As a team of seasoned trust accountants, hastings + co have seen it all when it comes to rent rolls – the good, the bad and the ugly. Of course, Rome wasn’t built in a day … and neither is a good or poor-quality rental portfolio. No matter how you go about building your rent roll asset, it is ultimately its maintenance which guarantees a steady return on investment for your business. And your method of rent-roll growth implementation requires considered strategy from the get go. So, tidy up your systems and processes internally before you begin organically building a rent roll, or acquiring one from another agency. If you’re needing a rent roll and database ‘health check’ to iron out systematic issues before your new properties arrive, we can help you prepare your business for the happy influx of clients.
Aquiring A Rent Roll
Agencies will often consider purchasing a rent roll if their own property department’s organic growth is slow. A benefit of acquisition is an immediate improvement in your cashflow, along with the potential to grow your income stream by increasing the acquired properties’ rental returns and offering additional services for which you can charge further fees. A natural byproduct of a larger rent roll is a greater sense of brand awareness in your community – with more of your agency’s ‘for lease’ boards hopefully leading to more ‘for sale’ boards!
When purchasing a rent roll, you’ll need to be mindful that fees across the portfolio can be inconsistent and there’s no guarantee that there will be any regular additional charges to landlords for special services. Your rent roll can potentially reduce by ‘bleeding’ clients who have an affinity to their previous property manager rather than your own business. When buying a rent roll, you’ll also have the incurred debt of the initial purchase to contend with – and some rent rolls can take considerable time to deliver a return on investment. Most importantly, not all rent rolls are good investments. Have a professional oversee the process of acquisition and subsequent implementation to future-proof your purchase as much as possible.
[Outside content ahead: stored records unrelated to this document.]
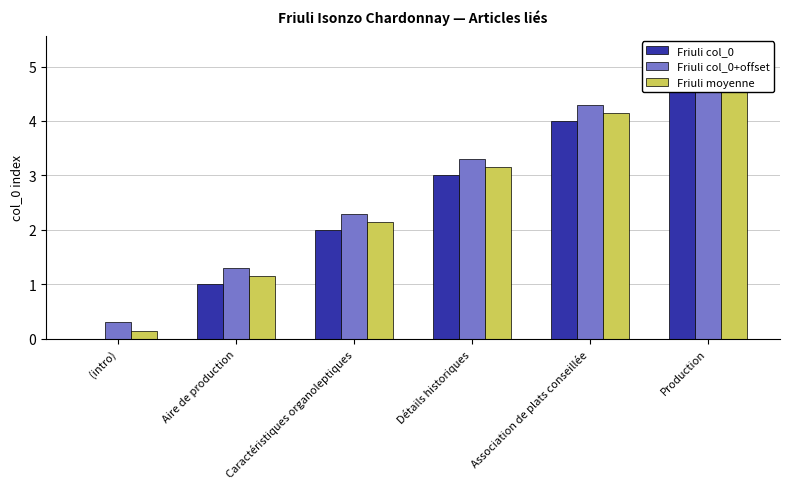

How many values in the Friuli col_0+offset series exceed 3?

3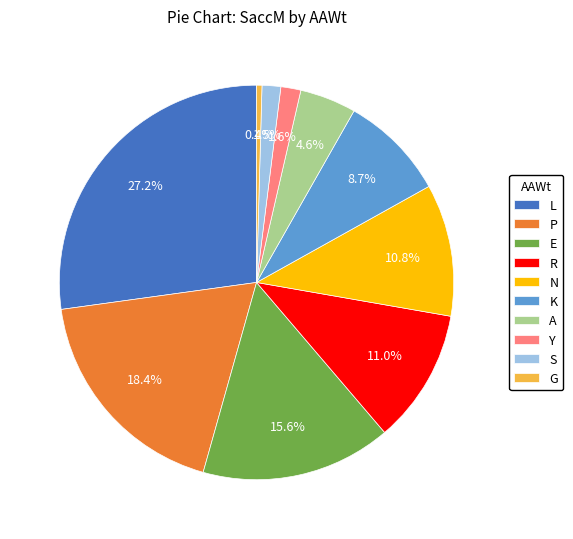

Is there any slice that represents more than half of the pie?

No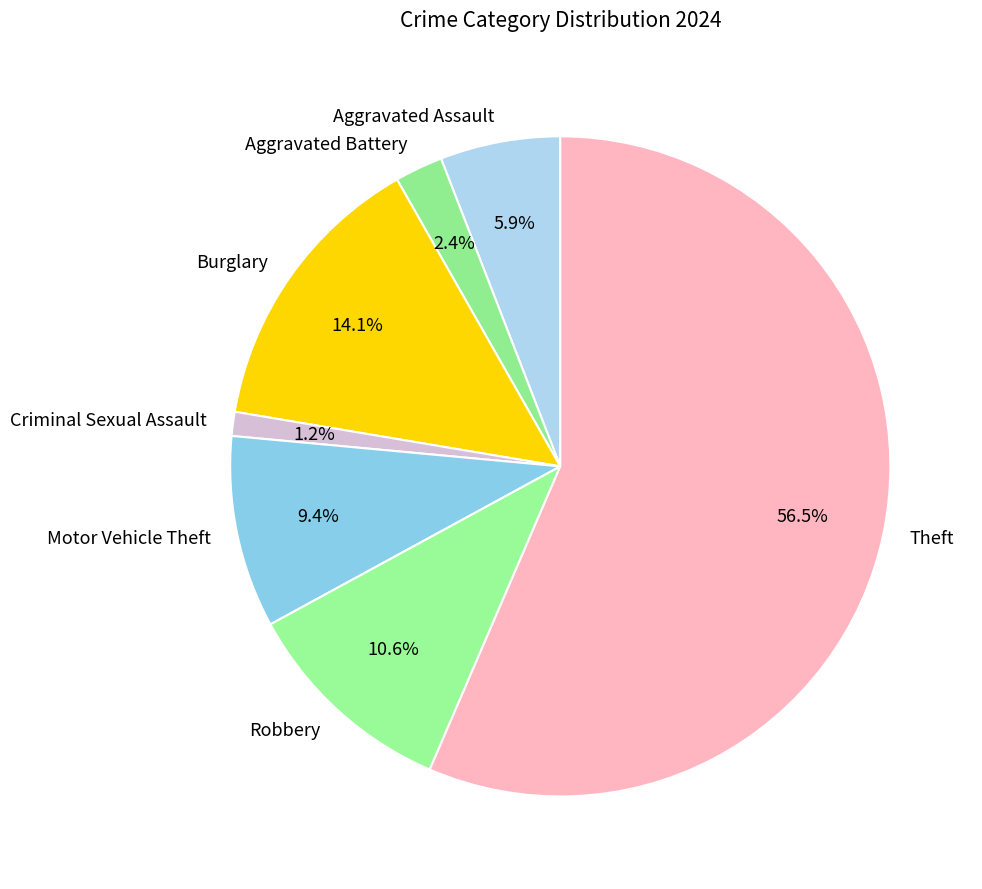

Which slice represents more than half of the pie?

Theft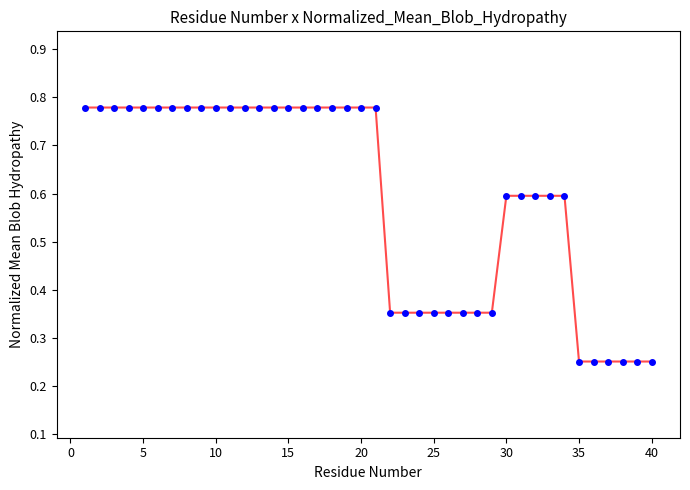

What is the range of X values (max minus min)?

39.0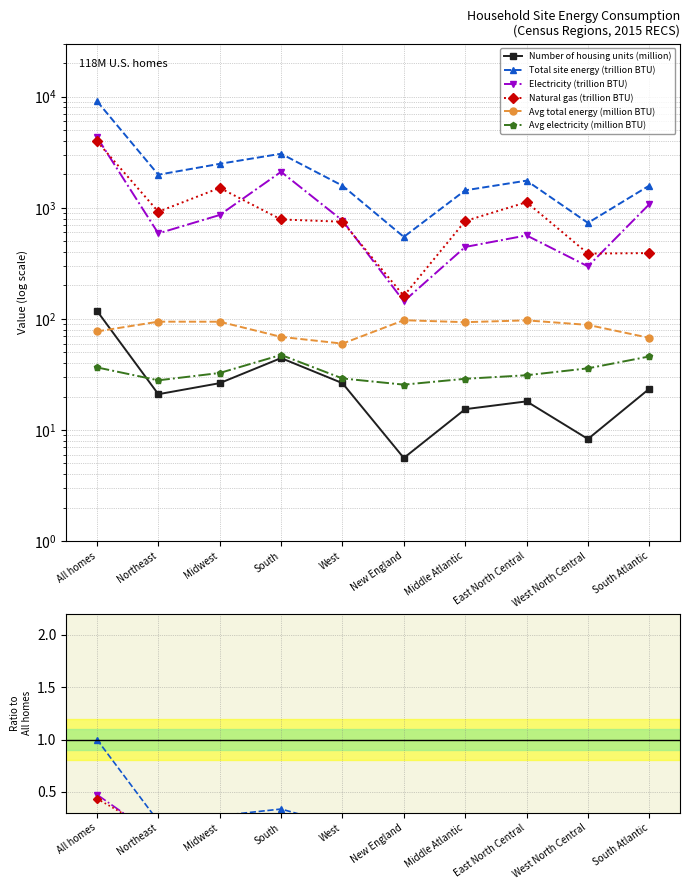

True or false: Natural gas (trillion BTU) and Number of housing units (million) cross at least once.

False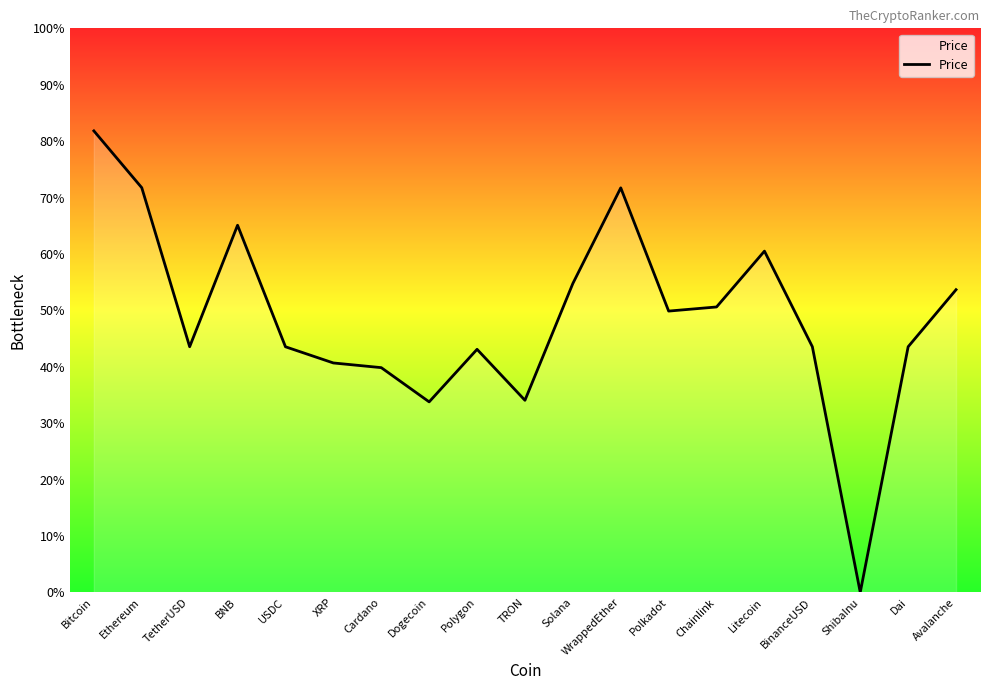

Is this an area chart (filled region under the line)?

Yes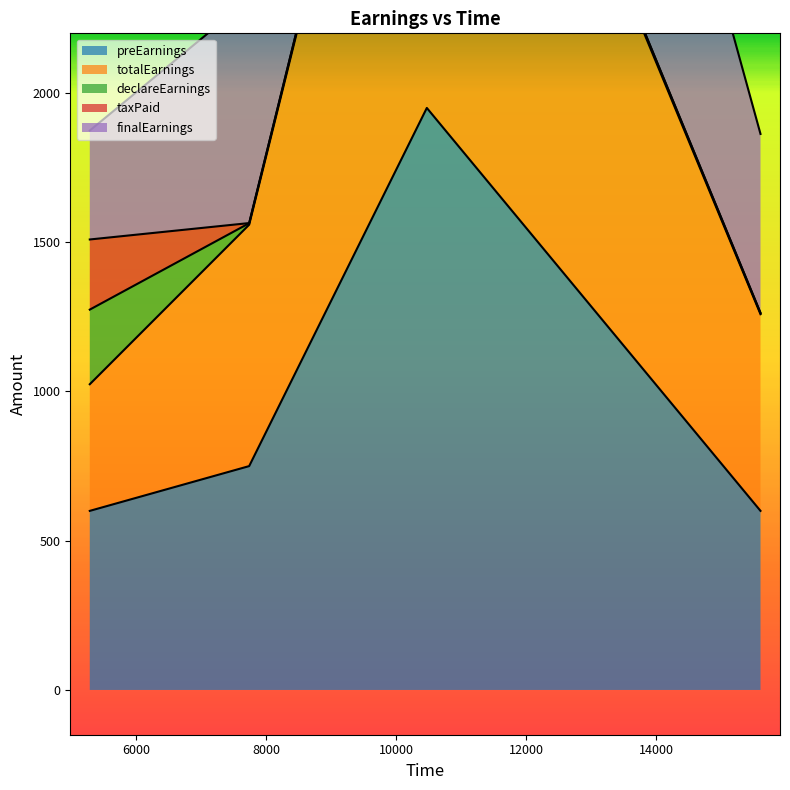

Does the chart display data point markers on the line(s)?

No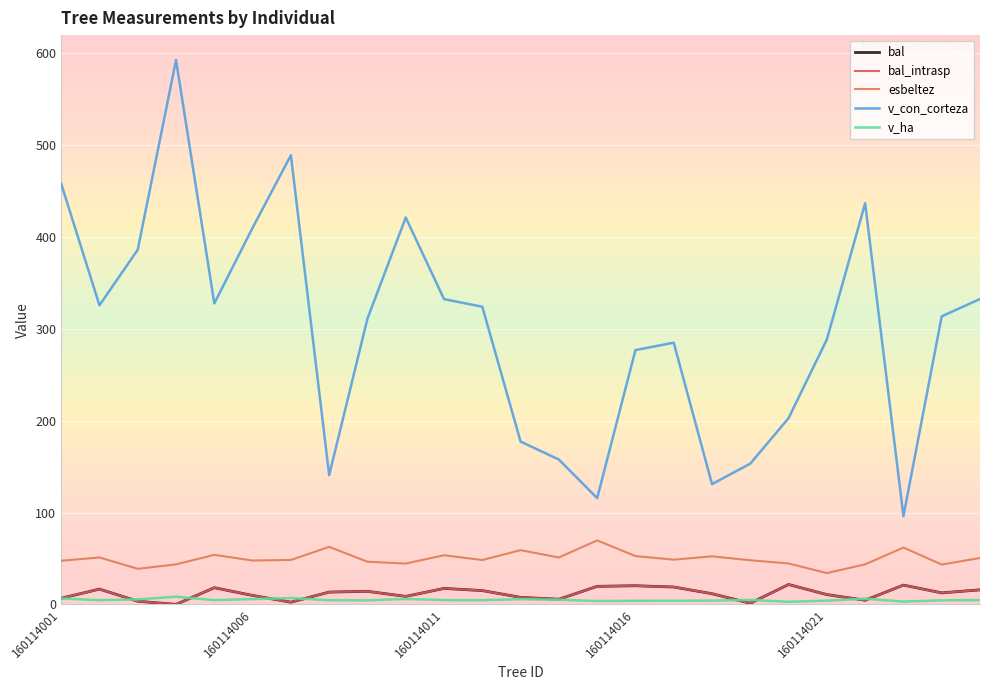

Does the chart display data point markers on the line(s)?

No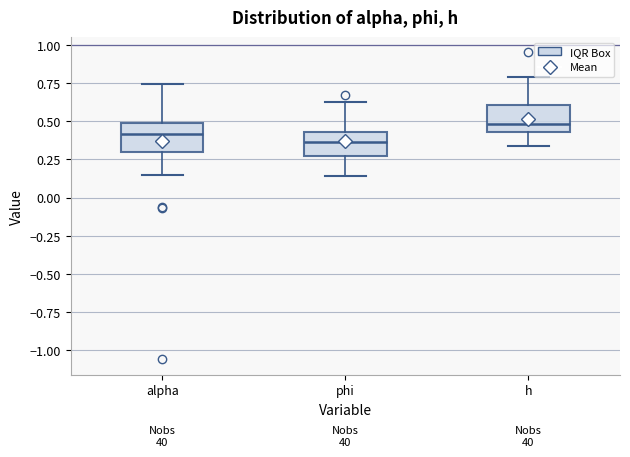

Reading left to right, transcribe this box plot: for each box, give where its median line is, the range the box spans, and where its two whiskers end, as read against the y-axis. The values are not printed on the chart, so give them approximately, as read against the axis.

alpha: median 0.40, box 0.30 to 0.50, whiskers 0.15 to 0.75
phi: median 0.35, box 0.25 to 0.45, whiskers 0.15 to 0.65
h: median 0.50, box 0.45 to 0.60, whiskers 0.35 to 0.80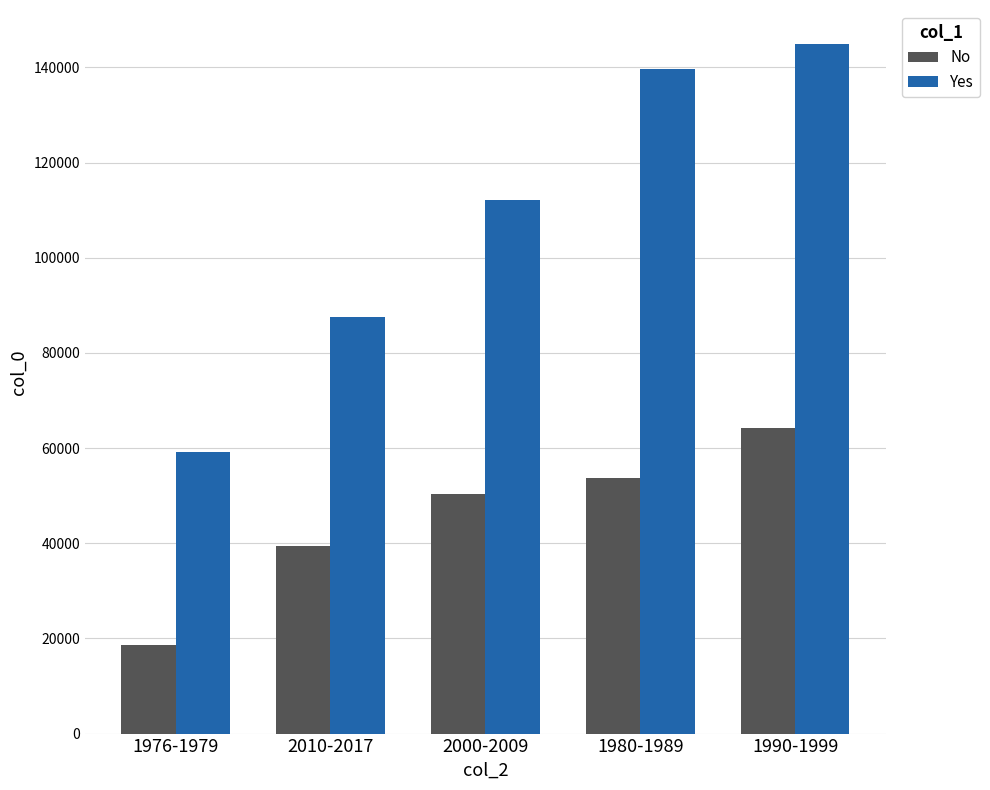

What is the total value across all series at 1976-1979?

77684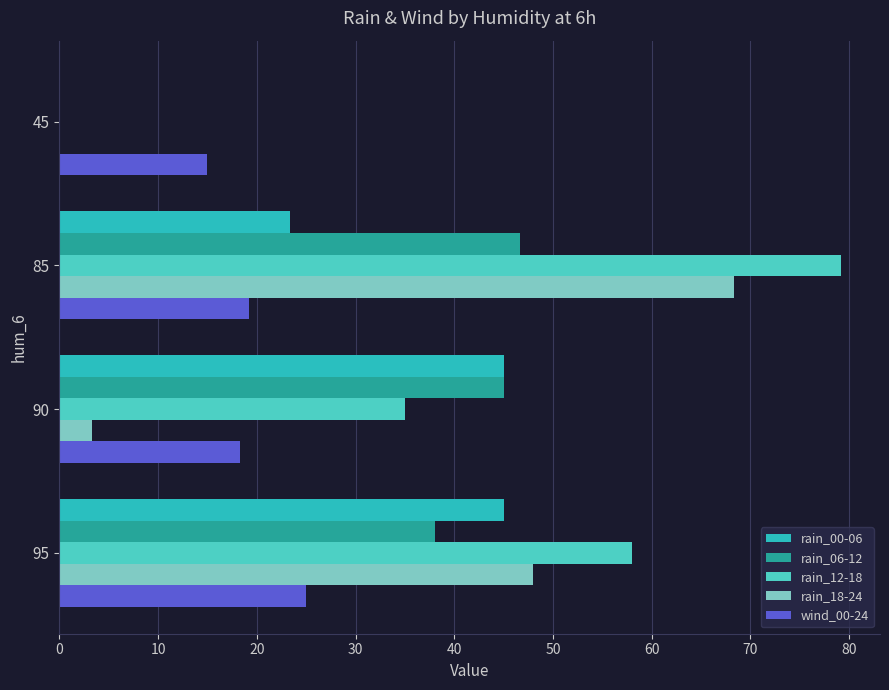

What is the difference between the second highest and minimum values in the rain_12-18 series?

58.0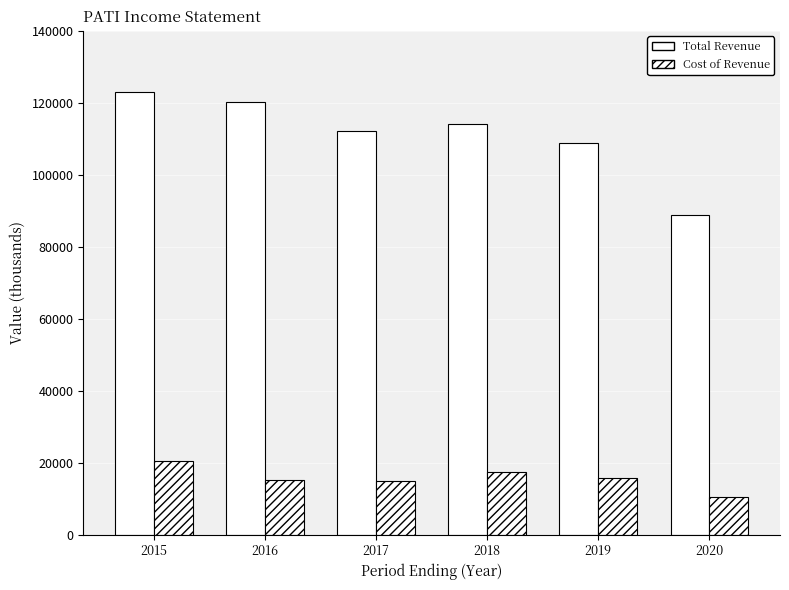

Which has a higher value, 2016 or 2020?

2016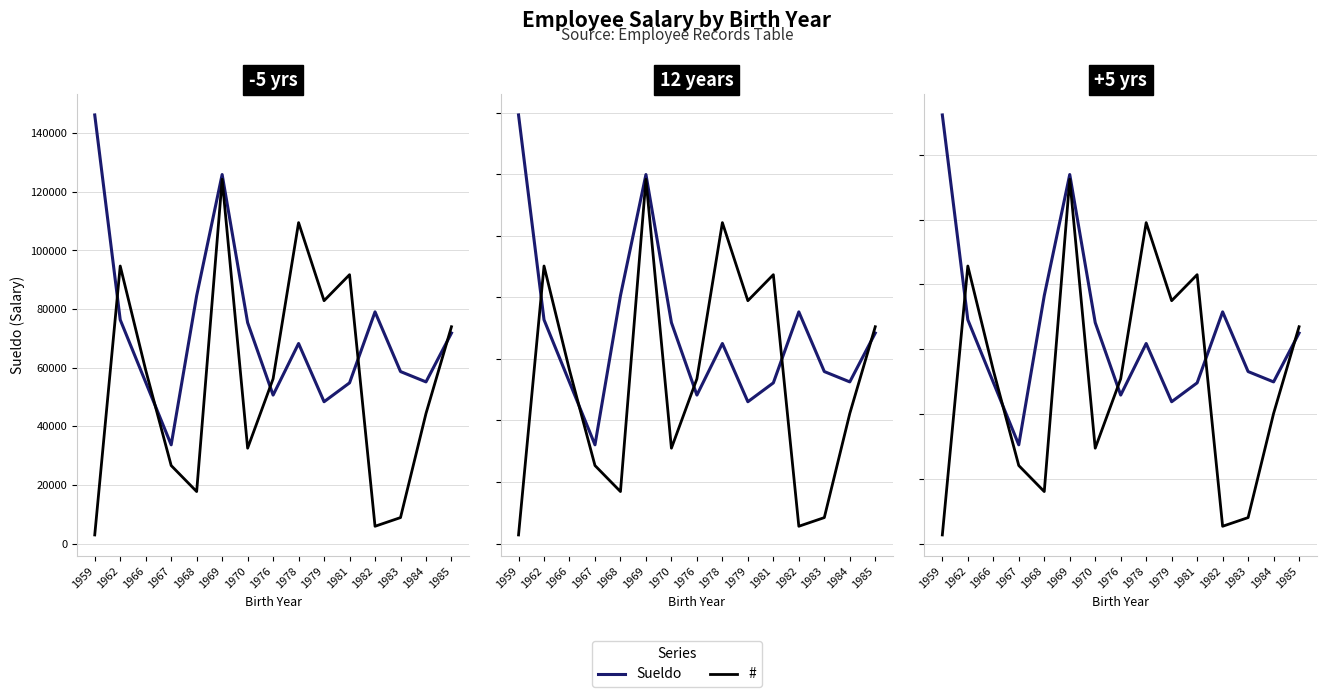

Rank the series by their maximum value, from highest to lowest.

Sueldo, #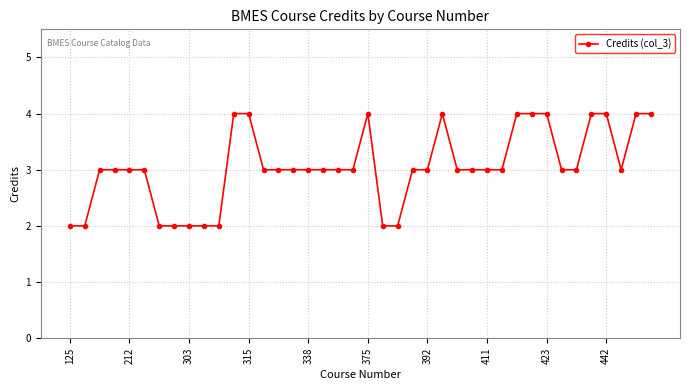

What is the average value?

3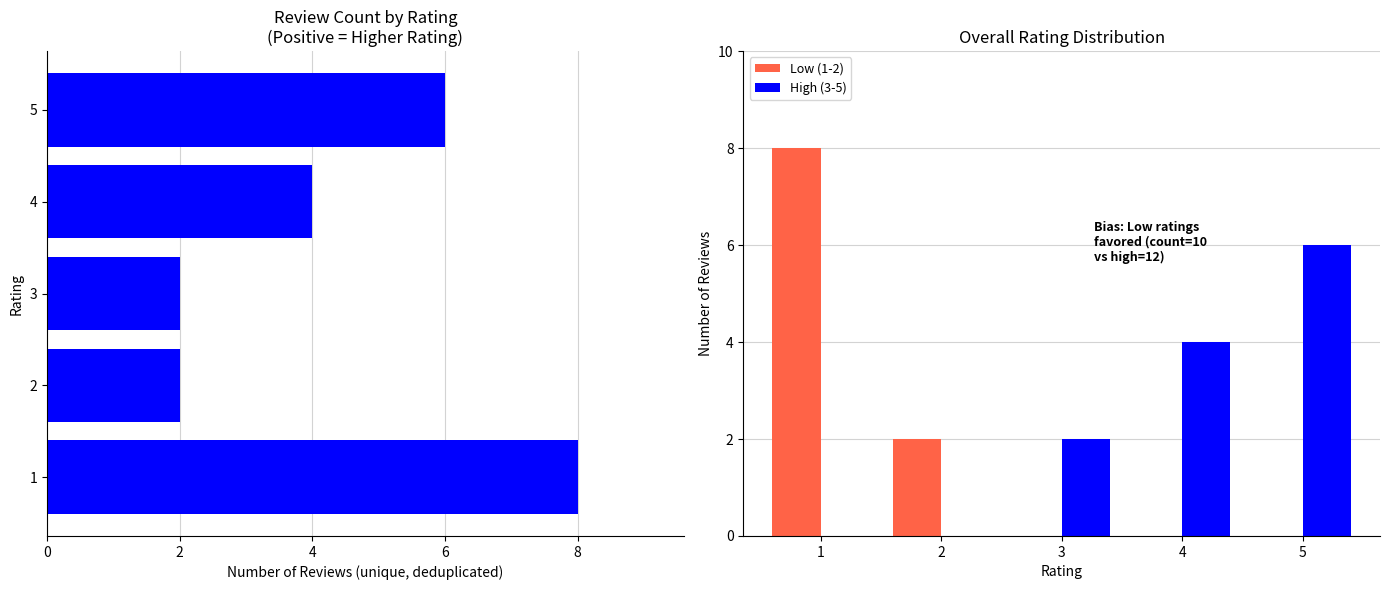

What is the maximum value for High (3-5)?

6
Organically Building A Rent Roll
Building your own rent roll is less costly in the immediate sense than acquiring an asset. What you make up in money however, you lose in time – as building a rent roll organically requires patience, strategy and an investment in marketing your business to new clients. There are many pros to building your own asset – most notably, building an asset in accordance with your own fees and expectations. When purchasing a rent roll, you may acquire less-than-desirable clients which are costly in time and put additional stress on your staff – whereas building organically means you are naturally more selective with the business you take on. Another benefit of ‘growing your own’ is the slow, managed growth which leads to stronger retention levels of landlords.
There’s no one way to grow your rent roll – acquisition or organically building your rent roll are both options. Take your financial position and your growth strategy into consideration, and you’ll be one step closer to that golden rent roll you’ve long dreamed of calling your very own.